After a near two-week stint in Boston for left winger Kenny Agostino, the Bruins have announced that he and goaltender Zane McIntyre have been sent back down to the AHL.
Agostino was called up by the club on Oct. 18, after Danton Heinen and Austin Czarnik were both assigned to the AHL club. Agostino’s play had earned the attention of the Bruins brass; he had been named the AHL player of the week after scoring 2 goals and 5 assists in the first three games of the AHL season.
The New Jersey native was only continuing business as usual from last season. With the Chicago Wolves, Agostino lit the entire league—he earned a league-leading 83 points in 65 games and was named the AHL MVP for the 2016-2017 season.

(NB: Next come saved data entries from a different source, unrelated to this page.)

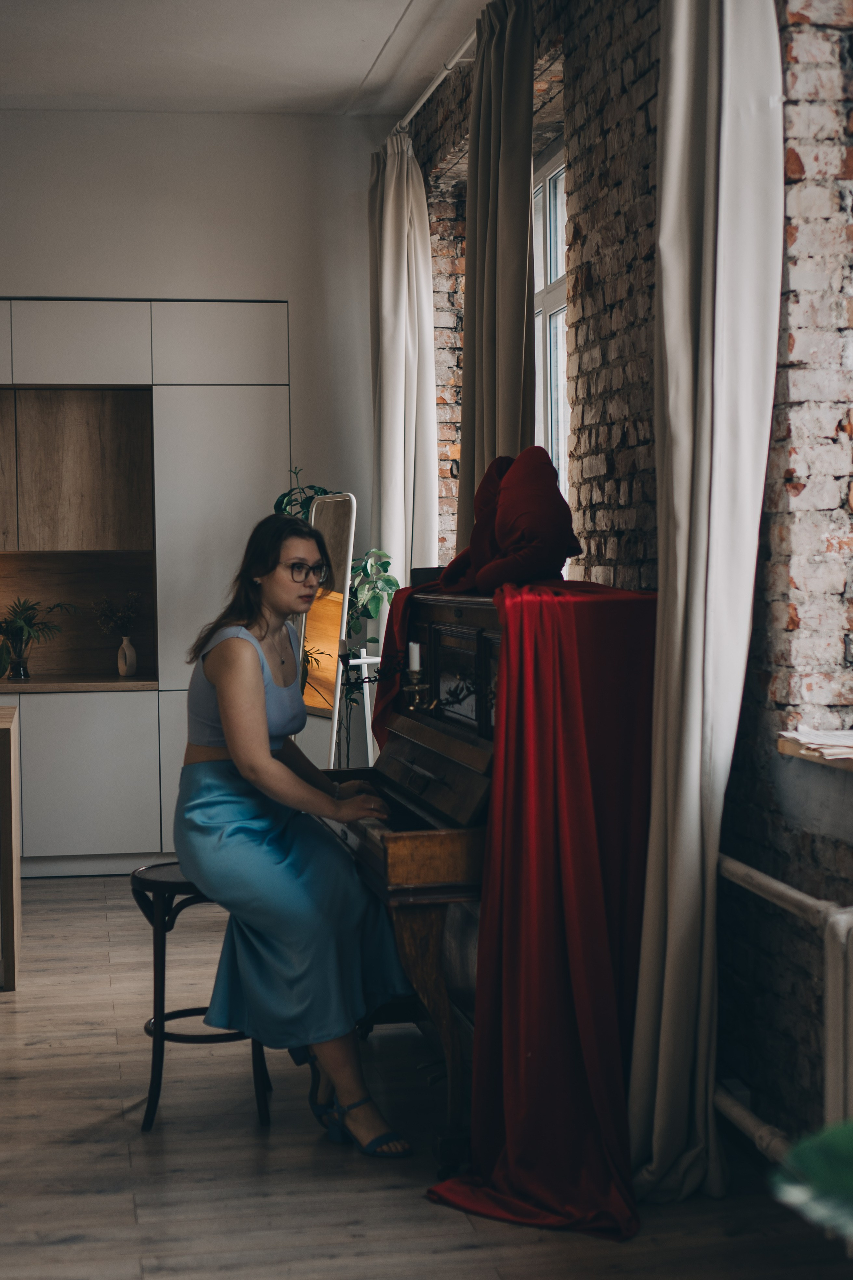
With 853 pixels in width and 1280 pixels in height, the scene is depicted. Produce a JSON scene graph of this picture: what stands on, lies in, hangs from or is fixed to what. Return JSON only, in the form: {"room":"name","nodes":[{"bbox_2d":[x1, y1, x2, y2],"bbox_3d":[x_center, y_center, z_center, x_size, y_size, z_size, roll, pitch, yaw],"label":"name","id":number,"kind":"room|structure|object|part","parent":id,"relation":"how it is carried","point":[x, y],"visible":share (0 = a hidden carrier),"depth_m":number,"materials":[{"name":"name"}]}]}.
{"room":"living room","nodes":[
{"label":"living room","id":0,"kind":"room"},
{"bbox_2d":[0,108,386,791],"bbox_3d":[-2.214,-0.638,8.061,4.597,3.386,0.212,-1,2,-10],"label":"back wall","id":1,"kind":"structure","parent":0,"point":[190,118],"depth_m":8.19,"materials":[{"name":"white paint"}]},
{"bbox_2d":[0,296,291,871],"bbox_3d":[-1.813,-0.236,8.119,2.551,2.480,0.607,-1,2,-10],"label":"built-in cabinet","id":2,"kind":"object","parent":1,"relation":"in","point":[247,417],"visible":0.82,"depth_m":7.95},
{"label":"cabinet door","id":3,"kind":"part","parent":2,"relation":"part of","materials":[{"name":"brown wood"}]},
{"bbox_2d":[0,674,158,693],"bbox_3d":[-2.068,0.207,8.093,1.940,0.038,0.698,-1,2,-10],"label":"countertop","id":4,"kind":"structure","parent":2,"relation":"on","point":[1,687],"depth_m":7.89,"materials":[{"name":"brown wood"}]},
{"bbox_2d":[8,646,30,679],"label":"glass vase","id":5,"kind":"object","parent":4,"relation":"on","point":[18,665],"visible":0.94,"depth_m":7.95,"materials":[{"name":"clear glass"}]},
{"bbox_2d":[0,595,77,678],"bbox_3d":[-1.767,-0.019,8.031,0.533,0.376,0.490,-1,2,-10],"label":"potted plant","id":6,"kind":"object","parent":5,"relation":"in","point":[6,622],"visible":0.99,"depth_m":8.00,"materials":[{"name":"green plant"}]},
{"bbox_2d":[116,634,137,676],"bbox_3d":[-1.300,0.069,8.024,0.095,0.181,0.102,-1,2,-10],"label":"vase","id":7,"kind":"object","parent":4,"relation":"on","point":[120,667],"visible":0.99,"depth_m":7.99,"materials":[{"name":"white ceramic"}]},
{"bbox_2d":[94,590,140,636],"bbox_3d":[-1.350,-0.097,8.099,0.239,0.249,0.200,-1,2,-10],"label":"dried flowers","id":8,"kind":"object","parent":7,"relation":"in","point":[110,612],"visible":0.9,"depth_m":8.08,"materials":[{"name":"plant"}]},
{"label":"cabinet door","id":9,"kind":"part","parent":2,"relation":"part of","materials":[{"name":"white paint"}]},
{"bbox_2d":[0,0,494,115],"bbox_3d":[-1.124,-2.170,3.810,4.907,0.124,8.671,-1,2,-10],"label":"ceiling","id":10,"kind":"structure","parent":0,"point":[371,51],"depth_m":7.01,"materials":[{"name":"white paint"}]},
{"bbox_2d":[0,869,852,1279],"bbox_3d":[-1.338,1.225,3.495,5.100,0.103,9.049,-1,2,-10],"label":"floor","id":11,"kind":"structure","parent":0,"point":[43,892],"depth_m":4.03,"materials":[{"name":"brown wood"}]},
{"bbox_2d":[0,704,21,991],"bbox_3d":[-1.968,0.692,6.049,1.310,0.831,0.816,-1,2,-10],"label":"wooden cabinet","id":12,"kind":"object","parent":11,"relation":"on","point":[11,822],"visible":0.99,"depth_m":5.83,"materials":[{"name":"brown wood"}]},
{"bbox_2d":[130,860,273,1131],"bbox_3d":[-0.544,0.863,4.549,0.343,0.575,0.361,0,2,6],"label":"stool","id":13,"kind":"object","parent":11,"relation":"on","point":[160,1035],"visible":0.6,"depth_m":4.44,"materials":[{"name":"black wood"}]},
{"bbox_2d":[175,510,416,1156],"bbox_3d":[-0.328,0.394,4.466,0.600,1.396,1.080,-1,2,-10],"label":"woman","id":14,"kind":"object","parent":13,"relation":"on","point":[247,722],"visible":0.94,"depth_m":4.22},
{"bbox_2d":[297,489,357,769],"bbox_3d":[-0.388,0.263,6.696,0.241,1.559,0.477,-2,2,-29],"label":"standing mirror","id":15,"kind":"object","parent":11,"relation":"on","point":[334,512],"visible":0.66,"depth_m":6.62,"materials":[{"name":"mirror"}]},
{"bbox_2d":[273,469,398,755],"bbox_3d":[-0.393,0.159,7.472,0.607,1.666,0.635,-1,2,-10],"label":"potted plant","id":16,"kind":"object","parent":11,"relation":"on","point":[391,584],"visible":0.27,"depth_m":7.41,"materials":[{"name":"green plant"}]},
{"bbox_2d":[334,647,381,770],"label":"plant stand","id":17,"kind":"object","parent":11,"relation":"on","point":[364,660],"visible":0.38,"depth_m":6.90,"materials":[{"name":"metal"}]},
{"bbox_2d":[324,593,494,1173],"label":"piano","id":18,"kind":"object","parent":11,"relation":"on","point":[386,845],"visible":0.43,"depth_m":4.15,"materials":[{"name":"brown wood"}]},
{"bbox_2d":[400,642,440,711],"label":"candle holder","id":19,"kind":"object","parent":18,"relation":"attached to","point":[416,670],"visible":0.95,"depth_m":4.49,"materials":[{"name":"gold metal"}]},
{"bbox_2d":[407,642,421,671],"bbox_3d":[-0.029,0.041,4.492,0.028,0.071,0.031,-1,2,-10],"label":"candle","id":20,"kind":"object","parent":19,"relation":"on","point":[416,667],"visible":0.77,"depth_m":4.48,"materials":[{"name":"white wax"}]},
{"bbox_2d":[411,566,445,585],"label":"black box","id":21,"kind":"object","parent":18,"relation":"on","point":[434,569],"visible":0.34,"depth_m":5.15,"materials":[{"name":"black"}]},
{"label":"leg","id":22,"kind":"part","parent":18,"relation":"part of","materials":[{"name":"brown wood"}]},
{"bbox_2d":[436,447,580,595],"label":"red cloth","id":23,"kind":"object","parent":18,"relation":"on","point":[518,504],"visible":0.95,"depth_m":4.59,"materials":[{"name":"red fabric"}]},
{"bbox_2d":[393,575,659,1237],"bbox_3d":[0.247,0.495,4.123,0.777,1.210,1.229,-1,2,-10],"label":"red cloth","id":24,"kind":"object","parent":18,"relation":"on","point":[578,820],"visible":0.75,"depth_m":3.81,"materials":[{"name":"red fabric"}]},
{"bbox_2d":[766,1118,852,1245],"bbox_3d":[0.608,0.460,1.304,0.724,0.805,0.733,0,2,13],"label":"plant leaf","id":25,"kind":"object","parent":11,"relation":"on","point":[839,1143],"visible":0.99,"depth_m":1.46,"materials":[{"name":"green plant"}]},
{"bbox_2d":[406,0,852,1155],"bbox_3d":[0.829,-0.483,3.950,0.267,3.361,8.491,-1,2,-10],"label":"brick wall","id":26,"kind":"structure","parent":0,"point":[640,83],"depth_m":4.23,"materials":[{"name":"red brick"}]},
{"bbox_2d":[393,26,477,136],"bbox_3d":[0.264,-2.110,6.256,0.186,0.073,3.794,-1,2,-10],"label":"curtain rod","id":27,"kind":"object","parent":26,"relation":"attached to","point":[414,111],"visible":0.52,"depth_m":7.07,"materials":[{"name":"metal"}]},
{"bbox_2d":[367,129,437,607],"bbox_3d":[-0.111,-0.701,7.750,0.230,2.828,0.601,-1,2,-10],"label":"curtain","id":28,"kind":"object","parent":27,"relation":"hanging from","point":[401,564],"visible":0.75,"depth_m":7.64,"materials":[{"name":"fabric"}]},
{"bbox_2d":[458,0,537,550],"bbox_3d":[0.234,-0.690,5.970,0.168,2.702,0.650,-1,2,-10],"label":"curtain","id":29,"kind":"object","parent":27,"relation":"hanging from","point":[511,294],"visible":0.7,"depth_m":5.86,"materials":[{"name":"fabric"}]},
{"bbox_2d":[532,139,570,529],"bbox_3d":[0.463,-0.878,6.361,0.121,1.680,1.598,-1,2,-10],"label":"window","id":30,"kind":"structure","parent":26,"relation":"in","point":[548,221],"depth_m":6.55,"materials":[{"name":"white"}]},
{"bbox_2d":[715,853,852,1161],"bbox_3d":[0.813,0.809,3.113,0.162,0.685,2.101,-1,2,-10],"label":"radiator","id":31,"kind":"object","parent":26,"relation":"attached to","point":[804,898],"visible":0.68,"depth_m":3.40,"materials":[{"name":"white metal"}]},
{"bbox_2d":[777,727,852,768],"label":"window sill","id":32,"kind":"structure","parent":26,"relation":"attached to","point":[782,747],"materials":[{"name":"wood"}]},
{"bbox_2d":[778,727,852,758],"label":"papers","id":33,"kind":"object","parent":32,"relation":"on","point":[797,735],"visible":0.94,"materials":[{"name":"white paper"}]},
{"bbox_2d":[619,0,787,1213],"bbox_3d":[0.545,-0.395,3.763,0.251,3.123,0.606,-1,2,-10],"label":"curtain","id":34,"kind":"object","parent":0,"point":[675,882],"visible":0.95,"depth_m":3.74,"materials":[{"name":"fabric"}]}
]}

However, Agostino has yet to perfect how to translate his play from the AHL into the big leagues. Over his five games with the Bruins this season, the winger had only one assist—and it was in the first game he played in, against the Canucks on Oct. 19, which was a 6-3 washout.
Monday night against the Blue Jackets, Agostino only played 9 shifts, a major cut after he had been averaging 17.5 shifts a night in his first four games.
And he was given yet another chance at the end of the night. To no one’s surprise, the Bruins had acted too late, and found themselves in a tie-game that led to a shootout to determine which team goes home with an extra point. The B’s had just tied with the Red Wings for fourth place in the Atlantic Division with that extra point from going into overtime, and that second point was crucial. And to ideally take that second point home for us, head coach Bruce Cassidy decides to send out Kenny Agostino, pointless in the last four games, to score in the shootout.
He does not. The Bruins lose the game, one goal short. And as of Tuesday night, the Red Wings now have 13 points and hold the fourth spot in the Atlantic Division.
We can only guess why Cassidy decided to send Agostino out at all, let alone first. Agostino was three for seven in AHL shootouts last season, which is a solid 42%, but this is no longer an AHL shootout. This is against Sergei Bobrovsky, a Vezina winner and elite goaltender every year.
When asked on Twitter why he possibly thought Cassidy sent out Agostino, Joe Haggerty criticized the decision in a blunt and cheeky way. “I don’t know…” he said. “Maybe ‘I didn’t want to win this shootout anyway.’”
One can only wonder. At least now, Agostino can be sent out in AHL shootouts with more confidence than he would in the NHL.